(Transcribed page contents)
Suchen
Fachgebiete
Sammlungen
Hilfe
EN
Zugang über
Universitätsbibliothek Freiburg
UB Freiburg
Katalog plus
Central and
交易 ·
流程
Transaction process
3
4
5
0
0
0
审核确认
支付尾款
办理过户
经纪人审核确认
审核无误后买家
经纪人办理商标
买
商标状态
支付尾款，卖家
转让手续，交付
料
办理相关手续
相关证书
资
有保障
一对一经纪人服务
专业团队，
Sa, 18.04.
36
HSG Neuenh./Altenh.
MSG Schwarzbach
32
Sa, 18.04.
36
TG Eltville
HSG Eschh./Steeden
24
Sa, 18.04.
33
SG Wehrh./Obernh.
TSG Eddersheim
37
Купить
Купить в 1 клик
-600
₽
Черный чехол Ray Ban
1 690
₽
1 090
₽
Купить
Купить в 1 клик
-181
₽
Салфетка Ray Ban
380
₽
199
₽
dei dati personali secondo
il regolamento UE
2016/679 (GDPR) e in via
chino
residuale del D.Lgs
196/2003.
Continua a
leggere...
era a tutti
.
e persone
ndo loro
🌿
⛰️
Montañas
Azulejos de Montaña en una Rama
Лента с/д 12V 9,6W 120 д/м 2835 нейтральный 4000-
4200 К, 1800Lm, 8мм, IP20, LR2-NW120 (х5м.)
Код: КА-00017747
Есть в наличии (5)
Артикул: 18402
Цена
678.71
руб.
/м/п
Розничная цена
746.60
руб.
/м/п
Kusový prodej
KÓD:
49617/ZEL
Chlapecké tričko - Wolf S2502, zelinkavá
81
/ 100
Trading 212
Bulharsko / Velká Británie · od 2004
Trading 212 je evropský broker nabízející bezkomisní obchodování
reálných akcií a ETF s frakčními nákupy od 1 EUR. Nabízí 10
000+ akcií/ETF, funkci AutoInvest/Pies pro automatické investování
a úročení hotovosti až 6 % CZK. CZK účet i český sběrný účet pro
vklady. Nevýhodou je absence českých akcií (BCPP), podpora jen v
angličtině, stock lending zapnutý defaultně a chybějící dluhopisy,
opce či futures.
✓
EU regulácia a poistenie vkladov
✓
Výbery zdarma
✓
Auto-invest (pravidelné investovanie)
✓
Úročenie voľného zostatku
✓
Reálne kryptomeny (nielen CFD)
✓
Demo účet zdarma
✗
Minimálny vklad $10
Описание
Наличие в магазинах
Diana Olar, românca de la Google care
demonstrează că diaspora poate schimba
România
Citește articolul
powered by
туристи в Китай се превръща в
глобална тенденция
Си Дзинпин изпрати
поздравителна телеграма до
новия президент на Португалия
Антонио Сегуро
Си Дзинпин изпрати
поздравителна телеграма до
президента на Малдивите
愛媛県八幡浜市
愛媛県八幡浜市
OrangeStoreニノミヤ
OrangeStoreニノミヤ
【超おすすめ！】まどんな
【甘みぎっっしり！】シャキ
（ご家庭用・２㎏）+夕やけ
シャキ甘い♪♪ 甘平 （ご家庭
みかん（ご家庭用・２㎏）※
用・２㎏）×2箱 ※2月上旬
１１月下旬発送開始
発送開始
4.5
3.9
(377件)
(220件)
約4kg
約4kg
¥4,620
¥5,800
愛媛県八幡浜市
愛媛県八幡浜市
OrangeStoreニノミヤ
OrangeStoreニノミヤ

■ Brief ■
Please repeat, word for word, every line from the beginning of the records through the line holding "000+ akcií/ETF, funkci", including that line.

■ Response to the task ■
Suchen
Fachgebiete
Sammlungen
Hilfe
EN
Zugang über
Universitätsbibliothek Freiburg
UB Freiburg
Katalog plus
Central and
交易 ·
流程
Transaction process
3
4
5
0
0
0
审核确认
支付尾款
办理过户
经纪人审核确认
审核无误后买家
经纪人办理商标
买
商标状态
支付尾款，卖家
转让手续，交付
料
办理相关手续
相关证书
资
有保障
一对一经纪人服务
专业团队，
Sa, 18.04.
36
HSG Neuenh./Altenh.
MSG Schwarzbach
32
Sa, 18.04.
36
TG Eltville
HSG Eschh./Steeden
24
Sa, 18.04.
33
SG Wehrh./Obernh.
TSG Eddersheim
37
Купить
Купить в 1 клик
-600
₽
Черный чехол Ray Ban
1 690
₽
1 090
₽
Купить
Купить в 1 клик
-181
₽
Салфетка Ray Ban
380
₽
199
₽
dei dati personali secondo
il regolamento UE
2016/679 (GDPR) e in via
chino
residuale del D.Lgs
196/2003.
Continua a
leggere...
era a tutti
.
e persone
ndo loro
🌿
⛰️
Montañas
Azulejos de Montaña en una Rama
Лента с/д 12V 9,6W 120 д/м 2835 нейтральный 4000-
4200 К, 1800Lm, 8мм, IP20, LR2-NW120 (х5м.)
Код: КА-00017747
Есть в наличии (5)
Артикул: 18402
Цена
678.71
руб.
/м/п
Розничная цена
746.60
руб.
/м/п
Kusový prodej
KÓD:
49617/ZEL
Chlapecké tričko - Wolf S2502, zelinkavá
81
/ 100
Trading 212
Bulharsko / Velká Británie · od 2004
Trading 212 je evropský broker nabízející bezkomisní obchodování
reálných akcií a ETF s frakčními nákupy od 1 EUR. Nabízí 10
000+ akcií/ETF, funkci AutoInvest/Pies pro automatické investování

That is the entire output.